- Questions to answer -
a - Decide whether each statement agrees with the article on the Chico State protest against police killings. For each, answer yes or no and quote the words from the article that decide it.
(i) More than 300 members of the campus community stood silent for 10 minutes at the rally.
(ii) The Black Faculty and Staff Association sent its email on the day of the protest.
(iii) Egypt Howard organized the rally so that people unable to miss work or school could take part on campus.
b - Carry on the article about the Chico State stay-home protest and rally, starting right after its last sentence.

[Page extract — start]

The sound of silence
Some stay home, others rally against killings of blacks by cops
A portion of Chico State’s black community—students, faculty and staff—protested recent police killings and other racial injustices by staying home on Monday (Sept. 26), while others expressed their shared discontent by showing up and rallying.
Those who stayed home were participating in a national action called for earlier this month by actor Isaiah Washington and documentarian/activist Madelon “Blue” McCullough called #StayAtHomeSeptember26. A dramatic rally, in which more than 300 members of the campus community locked arms or held hands and stood silent for 10 minutes, occurred at about noon that day at Trinity Commons.
“We … stand in solidarity [with those] who are attempting to make sense of the continued slaughter of our brothers and sisters in acts of violence by police, the repeated denial of due process to black citizens, even when the body cam is on, and the systemic silencing of our voices of protest,” reads an email dispatched by the university’s Black Faculty and Staff Association on Friday (Sept. 23). “These issues and others have left some of us within our community feeling as though our voices, experiences, and lives do not matter. Thus, in an act of self-care, self-awareness, and self-preservation, we will participate in #StayAtHomeSeptember26.”
Egypt Howard, an assistant program coordinator at the university’s Cross-Cultural Leadership Center (CCLC), said she organized the rally to allow people who couldn’t miss work or school to participate on campus. The intent of the national action, she said, was to show how much blacks contribute to the economy and what communities would look like without them. The sit-out also made a symbolic statement: “Oftentimes, we feel our voices are not being heard, so by taking our bodies out of the picture, our absence can speak for some of our frustrations and feelings toward racial issues right now,” Howard said Tuesday.

[Page extract — finish]
[Data supplied — start]

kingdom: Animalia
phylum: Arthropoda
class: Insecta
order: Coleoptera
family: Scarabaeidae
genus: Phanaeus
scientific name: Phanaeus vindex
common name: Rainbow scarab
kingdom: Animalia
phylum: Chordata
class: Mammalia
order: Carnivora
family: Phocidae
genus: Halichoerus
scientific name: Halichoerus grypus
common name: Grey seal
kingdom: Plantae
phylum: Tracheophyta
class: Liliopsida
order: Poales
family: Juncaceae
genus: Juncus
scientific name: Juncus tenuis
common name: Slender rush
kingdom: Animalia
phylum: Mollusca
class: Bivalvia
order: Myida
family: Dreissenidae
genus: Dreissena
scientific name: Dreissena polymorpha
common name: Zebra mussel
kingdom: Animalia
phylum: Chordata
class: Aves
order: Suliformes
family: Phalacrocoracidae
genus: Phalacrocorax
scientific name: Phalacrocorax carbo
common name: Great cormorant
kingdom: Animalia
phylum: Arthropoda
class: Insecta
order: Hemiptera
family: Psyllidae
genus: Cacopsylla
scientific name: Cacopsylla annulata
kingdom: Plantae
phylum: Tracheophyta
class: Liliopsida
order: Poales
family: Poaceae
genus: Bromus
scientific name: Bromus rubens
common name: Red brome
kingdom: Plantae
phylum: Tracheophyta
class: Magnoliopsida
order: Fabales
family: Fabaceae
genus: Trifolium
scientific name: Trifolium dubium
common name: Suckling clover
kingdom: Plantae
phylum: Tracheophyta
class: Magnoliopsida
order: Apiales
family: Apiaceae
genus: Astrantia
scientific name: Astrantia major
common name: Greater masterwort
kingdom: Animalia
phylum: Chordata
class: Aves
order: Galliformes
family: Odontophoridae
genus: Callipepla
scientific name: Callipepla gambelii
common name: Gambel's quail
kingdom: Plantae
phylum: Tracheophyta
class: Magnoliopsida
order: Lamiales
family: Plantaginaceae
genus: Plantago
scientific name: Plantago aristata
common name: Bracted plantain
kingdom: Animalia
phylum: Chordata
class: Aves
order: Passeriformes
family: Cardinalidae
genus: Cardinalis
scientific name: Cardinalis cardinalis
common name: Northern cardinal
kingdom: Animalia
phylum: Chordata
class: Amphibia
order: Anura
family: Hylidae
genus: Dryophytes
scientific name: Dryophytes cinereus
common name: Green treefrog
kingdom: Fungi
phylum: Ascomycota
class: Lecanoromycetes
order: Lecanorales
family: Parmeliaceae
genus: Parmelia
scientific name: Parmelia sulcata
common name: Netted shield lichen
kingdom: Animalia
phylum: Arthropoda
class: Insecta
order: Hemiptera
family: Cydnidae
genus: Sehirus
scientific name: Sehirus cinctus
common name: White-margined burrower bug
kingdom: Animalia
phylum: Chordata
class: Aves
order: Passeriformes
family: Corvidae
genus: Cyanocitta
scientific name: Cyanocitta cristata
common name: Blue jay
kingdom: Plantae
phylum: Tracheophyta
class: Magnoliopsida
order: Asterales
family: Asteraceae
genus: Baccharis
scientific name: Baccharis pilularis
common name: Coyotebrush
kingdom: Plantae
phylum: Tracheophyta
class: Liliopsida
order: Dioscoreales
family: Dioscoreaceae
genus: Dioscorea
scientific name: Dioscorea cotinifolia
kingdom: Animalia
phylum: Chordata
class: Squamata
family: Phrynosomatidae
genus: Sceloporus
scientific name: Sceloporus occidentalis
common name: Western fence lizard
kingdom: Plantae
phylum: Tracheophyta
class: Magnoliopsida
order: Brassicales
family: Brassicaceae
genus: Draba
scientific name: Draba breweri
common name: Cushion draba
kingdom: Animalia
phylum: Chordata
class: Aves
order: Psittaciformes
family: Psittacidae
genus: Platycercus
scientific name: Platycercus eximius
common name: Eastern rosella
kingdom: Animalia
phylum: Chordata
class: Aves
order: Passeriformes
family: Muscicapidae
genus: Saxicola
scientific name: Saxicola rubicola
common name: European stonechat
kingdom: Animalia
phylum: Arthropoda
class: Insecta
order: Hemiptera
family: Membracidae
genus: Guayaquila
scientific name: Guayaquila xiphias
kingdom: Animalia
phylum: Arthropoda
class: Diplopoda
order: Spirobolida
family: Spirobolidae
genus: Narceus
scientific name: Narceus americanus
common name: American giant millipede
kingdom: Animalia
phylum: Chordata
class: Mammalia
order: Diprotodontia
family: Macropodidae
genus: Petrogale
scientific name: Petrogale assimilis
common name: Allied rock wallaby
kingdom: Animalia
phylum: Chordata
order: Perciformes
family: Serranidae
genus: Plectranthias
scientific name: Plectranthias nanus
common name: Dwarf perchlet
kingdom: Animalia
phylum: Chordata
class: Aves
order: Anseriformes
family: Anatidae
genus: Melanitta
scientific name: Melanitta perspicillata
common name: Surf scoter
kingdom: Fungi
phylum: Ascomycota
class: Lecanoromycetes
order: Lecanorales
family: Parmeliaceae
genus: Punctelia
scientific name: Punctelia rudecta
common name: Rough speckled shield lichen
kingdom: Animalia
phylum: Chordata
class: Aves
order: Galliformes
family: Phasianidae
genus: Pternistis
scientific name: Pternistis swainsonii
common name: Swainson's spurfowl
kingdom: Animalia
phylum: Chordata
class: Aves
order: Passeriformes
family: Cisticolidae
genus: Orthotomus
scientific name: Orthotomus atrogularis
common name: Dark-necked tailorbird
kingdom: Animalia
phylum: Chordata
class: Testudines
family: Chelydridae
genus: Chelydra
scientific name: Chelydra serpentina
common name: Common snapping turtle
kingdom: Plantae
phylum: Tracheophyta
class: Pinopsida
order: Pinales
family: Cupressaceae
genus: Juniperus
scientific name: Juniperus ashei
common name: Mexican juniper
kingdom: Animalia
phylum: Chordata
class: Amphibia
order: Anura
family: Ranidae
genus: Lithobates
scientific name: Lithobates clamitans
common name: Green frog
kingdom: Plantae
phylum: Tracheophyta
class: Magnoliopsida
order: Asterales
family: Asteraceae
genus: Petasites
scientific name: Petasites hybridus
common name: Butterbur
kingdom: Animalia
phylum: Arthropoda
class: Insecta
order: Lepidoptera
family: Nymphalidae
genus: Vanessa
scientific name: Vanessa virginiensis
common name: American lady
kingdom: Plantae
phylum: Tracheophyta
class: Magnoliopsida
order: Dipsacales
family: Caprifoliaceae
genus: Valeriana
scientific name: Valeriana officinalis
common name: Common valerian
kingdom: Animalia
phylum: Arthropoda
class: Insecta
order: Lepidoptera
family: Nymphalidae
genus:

[Data supplied — finish]

- Your responses -
a -
(i) Yes: "more than 300 members of the campus community locked arms or held hands and stood silent for 10 minutes"
(ii) No: "dispatched by the university’s Black Faculty and Staff Association on Friday (Sept. 23)"
(iii) Yes: "she organized the rally to allow people who couldn’t miss work or school to participate on campus"

b -
Another event, organized by the school’s Black Student Union—a candlelight vigil sparked by the Sept. 20 shooting of Keith Lamont Scott by police officers in Charlotte, N.C.—was scheduled for Wednesday night, after press time. According to The Guardian’s national database of police shootings, Scott was the 194th black man—and 790th person—killed by officers so far this year. A similar Internet database called Killed by Police lists that total as 844 deaths.
Howard said the rally was also for “allies” of all races who wanted to show their support for the black campus community. She said she was inundated with messages from people who wanted to be involved after the announcement from the Black Faculty and Staff Association that its members would participate in the stay-home effort.
“The turnout was amazing, considering it all came together in three days,” she said, noting the only negative feedback she was aware of was a single Facebook post that has since been deleted by the user who posted it. “It was from someone who felt we were being more divisive than unifying … but I honestly feel the rally was very unifying. There were no negative messages, no violence and nobody was being targeted specifically. It wasn’t about one incident, but about how our community fits into the larger community here.”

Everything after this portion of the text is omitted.